= Alliance Sports Casablanca (basketball) =

Alliance Sports Casablanca (ASC) is a basketball club from Casablanca, Morocco. It is the first club to win the league title in Morocco in 1957.

==History==
Alliance was founded in 1956 and won the champions title of Morocco in 1957, just after the country's independence and the creation of FRMBB (Royal Moroccan Federation of basketball) in 1956, even before the formal establishment of the discipline Championship in 1960. Under the leadership of its president Armand Abittan and his brother, coach Victor Abittan, the club subsequently completed the double by winning the title again in 1962 against Moghreb Athletic Rabat (MSR) and in 1963 against Club Athletic de Casablanca (CSC).

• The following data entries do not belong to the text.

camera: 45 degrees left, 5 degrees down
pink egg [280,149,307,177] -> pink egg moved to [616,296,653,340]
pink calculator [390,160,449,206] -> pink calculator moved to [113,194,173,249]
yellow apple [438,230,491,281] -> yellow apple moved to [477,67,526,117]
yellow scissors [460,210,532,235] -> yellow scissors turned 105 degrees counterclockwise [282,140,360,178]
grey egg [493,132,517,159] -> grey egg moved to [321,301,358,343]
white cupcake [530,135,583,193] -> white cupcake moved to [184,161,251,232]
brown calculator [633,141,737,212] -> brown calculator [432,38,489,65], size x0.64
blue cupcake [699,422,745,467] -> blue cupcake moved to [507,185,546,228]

As champions of Morocco, ASC wins the right to play against top European basketball clubs like Real Madrid in a friendly match, or Simmenthal Milano in the 1962-63 FIBA European Champions Cup, and Antwerpse in the 1963-64 FIBA European Champions Cup. In 1968 the club disbanded.

Among the players who have distinguished themselves in the colors of the ASC, the focus is Bentolila Jean Pierre Gerard Felices, Gilbert Achour, Michel Benoualid, the Martinique Henri Essis, the Americans Caston and Knight, and especially the Algerian Ahmed Benhadji Riad says "Moulay" becomes the captain of the Moroccan national team and participated in the Mexico Olympics in 1968.